The consistent success in bypassing DNS filtering via alternative transports, and more critically, the subsequent widespread ineffectiveness of SNI/TLS DPI for direct IP connections to most tested blocked domains, points to several potential characteristics of MTN Irancell's current filtering architecture:

  • DNS Filtering Predominantly Targets DoU: Irancell's DNS manipulation system appears heavily focused on standard DNS-over-UDP, leaving other transports (DoTCP, DoH, DoT, DoQ) largely unhindered.
  • Systemic or Intentional Ineffectiveness of SNI/TLS DPI for Direct IP Paths: The broad success in establishing TLS connections to authentic IPs (once resolved) for a majority of typically SNI-blocked domains is the key finding. This suggests:
    • Limited Scope of Inspection: The SNI/TLS DPI systems may not be configured to effectively inspect or apply policies to traffic directed to IPs that were not resolved via MTN's own manipulated DNS.
    • Technical Limitations: The DPI infrastructure could have inherent limitations, such as electricity shortages in Iran.
  • IP Denylists Not Universally Applied or Easily Bypassed for these Cases: The success implies that the authentic IPs of these many blocked services are not (or cannot all be) on a comprehensively enforced IP blocklist that would override this SNI DPI gap.

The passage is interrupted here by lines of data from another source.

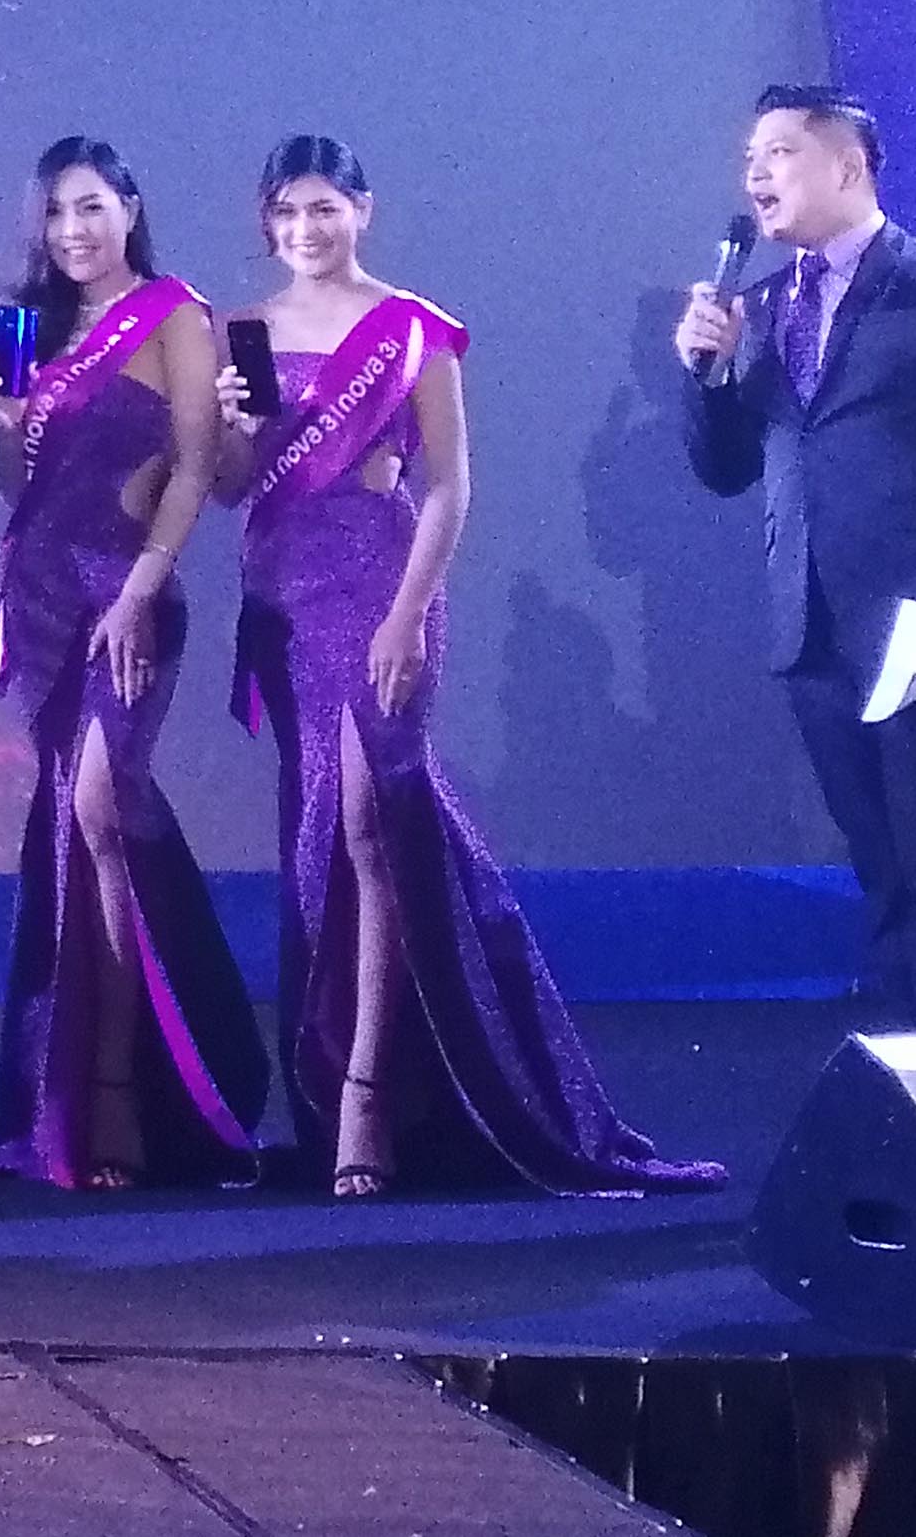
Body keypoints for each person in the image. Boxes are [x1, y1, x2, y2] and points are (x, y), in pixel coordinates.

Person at [218, 138, 721, 1196]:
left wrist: (407, 615)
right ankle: (364, 1077)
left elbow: (449, 484)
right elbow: (229, 485)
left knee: (370, 819)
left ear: (363, 209)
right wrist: (237, 427)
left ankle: (366, 1093)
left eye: (325, 207)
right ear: (267, 221)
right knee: (331, 833)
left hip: (382, 583)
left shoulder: (413, 326)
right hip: (286, 595)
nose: (306, 229)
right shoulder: (245, 331)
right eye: (288, 211)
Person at [678, 85, 916, 1027]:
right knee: (884, 872)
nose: (755, 174)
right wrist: (706, 376)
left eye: (778, 152)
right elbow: (726, 469)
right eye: (749, 158)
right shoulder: (762, 306)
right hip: (813, 633)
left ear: (848, 164)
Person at [0, 137, 264, 1192]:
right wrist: (5, 427)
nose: (73, 230)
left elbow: (196, 465)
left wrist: (144, 586)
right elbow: (20, 488)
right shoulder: (39, 330)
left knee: (101, 805)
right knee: (79, 823)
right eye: (57, 212)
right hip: (42, 601)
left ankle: (118, 1093)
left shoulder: (174, 313)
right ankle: (97, 1088)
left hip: (129, 592)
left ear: (130, 209)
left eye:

This pattern indicates that while Irancell has a functional DNS filtering layer, its SNI in the TLS DPI enforcement layer has been almost entirely disabled.

Conclusion

The observed behavior on the MTN Irancell network reveals the emergence of a distinct two-fold pattern: alternative DNS transport protocols (DNS-over-TCP, DoH, DoT, DoQ) consistently bypass its DNS-level filtering, enabling the resolution of authentic IP addresses for filtered domains. Critically, direct HTTPS/TLS connections to these IPs for a majority of domains typically blocked via SNI/DNS (e.g., services related to youtube.com, instagram.com, and others) also now succeed. This demonstrates a widespread current ineffectiveness or specific non-application of Irancell's SNI-based DPI or similar TLS-layer blocking mechanisms for these particular communication pathways. This was not always the case and seems to be a recent change.

This significant observable gap in enforcement, whether a result of specific architectural decisions, an unaddressed aspect of their policy implementation, or an inherent characteristic of their current traffic management setup, effectively lowers the barrier to accessing a wide range of otherwise restricted content for users of this ISP. Continuous monitoring and further investigation remain crucial to understand the persistence and underlying reasons for this important aspect of MTN Irancell's current internet censorship posture.